Pupatello’s big weekend, and the curse of Toronto
Here’s Radwanski in the Globe:
“Either Sandra Pupatello exceeded her own expectations, or she did a good job of lowering everyone else’s.
The Ontario Liberal leadership candidate who came into the weekend saying she would be happy to place second in preliminary voting instead emerged with the lead, claiming 27 per cent of the more than 1,800 delegates elected to attend their party’s convention later this month. That puts her two percentage points above Kathleen Wynne, who conversely raised expectations last week by enticing erstwhile candidate Glen Murray to drop out of the race and endorse her.
The effect, particularly given her strong support among the 400-plus party elites who will automatically be granted delegate status, is to establish Ms. Pupatello as the frontrunner in the race to replace Premier Dalton McGuinty. How much that means depends largely on the judgment of a clump of candidates, running well behind her and Ms. Wynne, who seem destined to be also-rans.
Gerard Kennedy, in third with 14 per cent of delegates, probably does not have the broad appeal that could make him a real contender on the convention floor. The same is even more true of Harinder Takhar, despite a head-turning performance this weekend which left him narrowly trailing Mr. Kennedy with 13 per cent. Meanwhile, disappointing returns have made the prospects extremely dim for Charles Sousa (11 per cent) and non-existent for Eric Hoskins (6 per cent).”
What really happened? Well, nothing’s official, as there is still some counting and re-counting to do. But, bottom line, Pupatello won, and she won big.
She had said at the start of the race that, once the delegates were selected, she expected no more than to be in the middle of the pack. She was telling the truth. That’s what she, and we, expected. None of us expected her to be at the front of the pack after the so-called LEMs.
Something happened, however. Lots of Ontario Liberals are speculating what that might be. Personally, I think it’s this:
The Curse of Toronto.
Being from Calgary – and having lived in B.C. and Quebec – I can personally testify to the fact that the rest of the country loves to hate Toronto. That may be mean, that be unfair, but they mostly do.
But so, too, does the rest of Ontario. I’ve lived in Ottawa and Kingston, and the only parcel of land I own on this Earth is a rocky patch in rural Ontario. It has no cell phone coverage, no wireless, no garbage pickup, no nothing. Thus, you’re forced to talk to your neighbours. And, to a one, they all say that Toronto is a nice place to visit.
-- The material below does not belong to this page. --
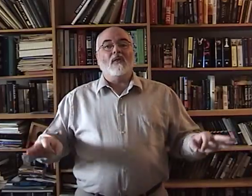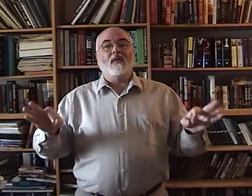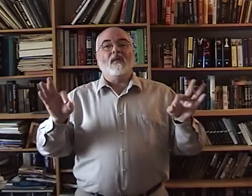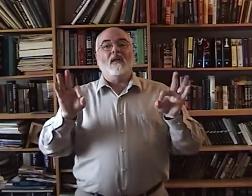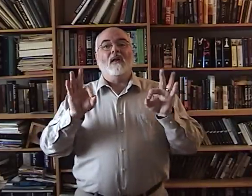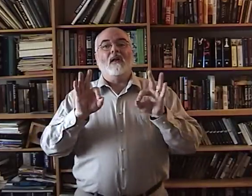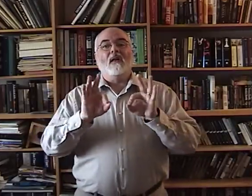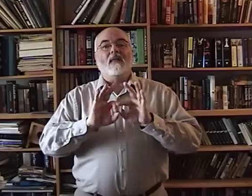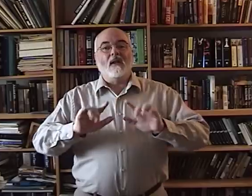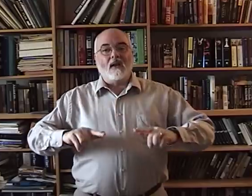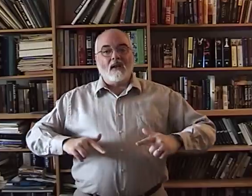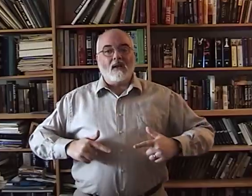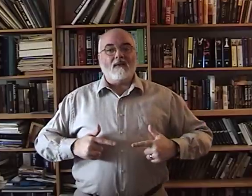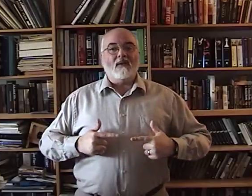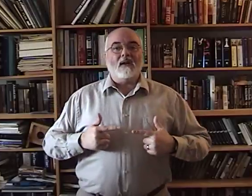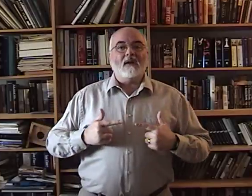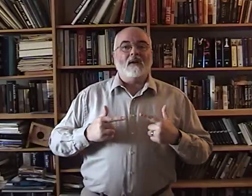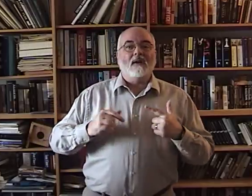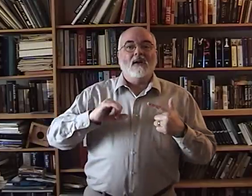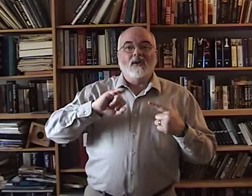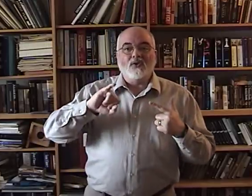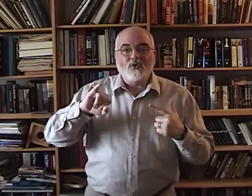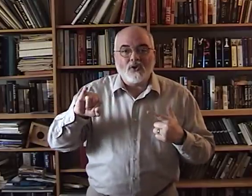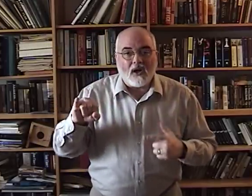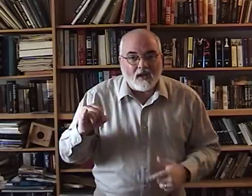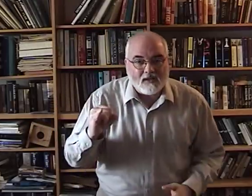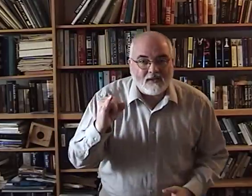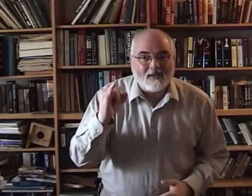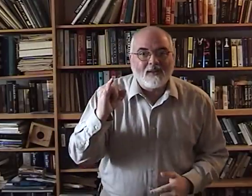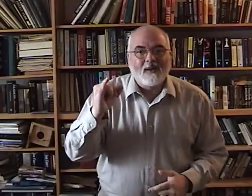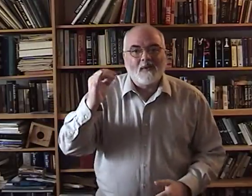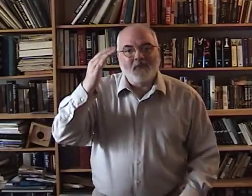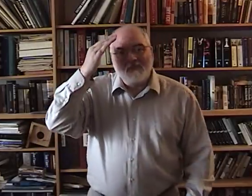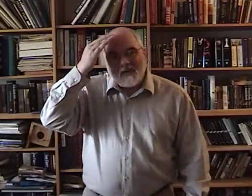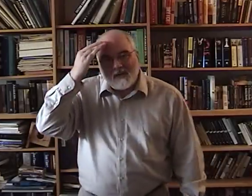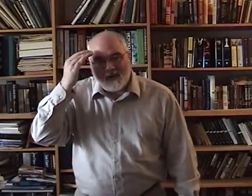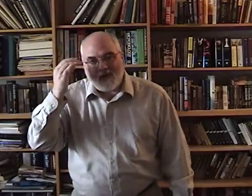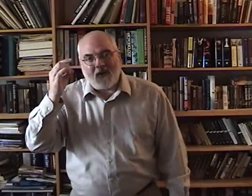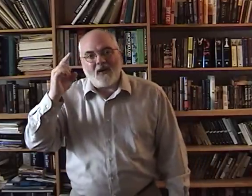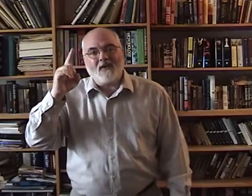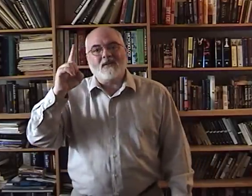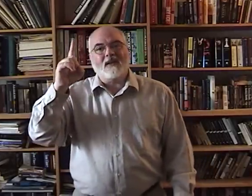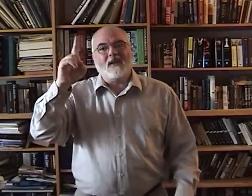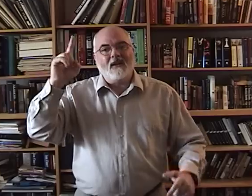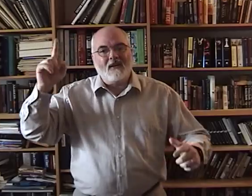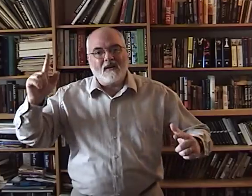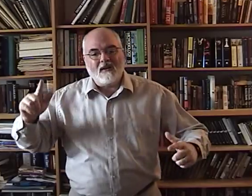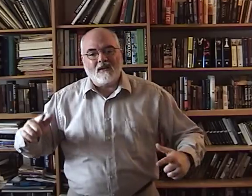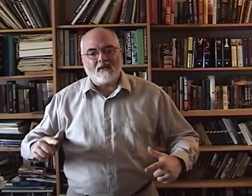the living just because he lives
But they’d hate to live here. And, if you get a couple beers in them, they’ll say they hate Toronto. Too crowded, too busy, too noisy, too dangerous, they say. (They’re wrong, but that’s what they think.)
Until last night, the OLP leadership frontrunner was Kathleen Wynne. She is a thoughtful, smart, decent person. She’s terrific.
But she is also from deepest Toronto, and – clearly, to many OLP members – she embodies Toronto. Now, that really shouldn’t matter, but it does. Every card-carrying Grit is aware of the fact that, in all of Ontario’s history, there has really been only one Premier from downtown Toronto.
That’s not a fluke; there’s a reason for it. In the rest of the province – and in the rest of the country, since the beginning of time – folks have had quite enough of downtown Toronto telling them how to live their lives. They want someone to be their representative in Toronto, not someone who simply represents Toronto to them.
I’ve been wrong many times before, but I think that’s what happened this weekend. What’s your take?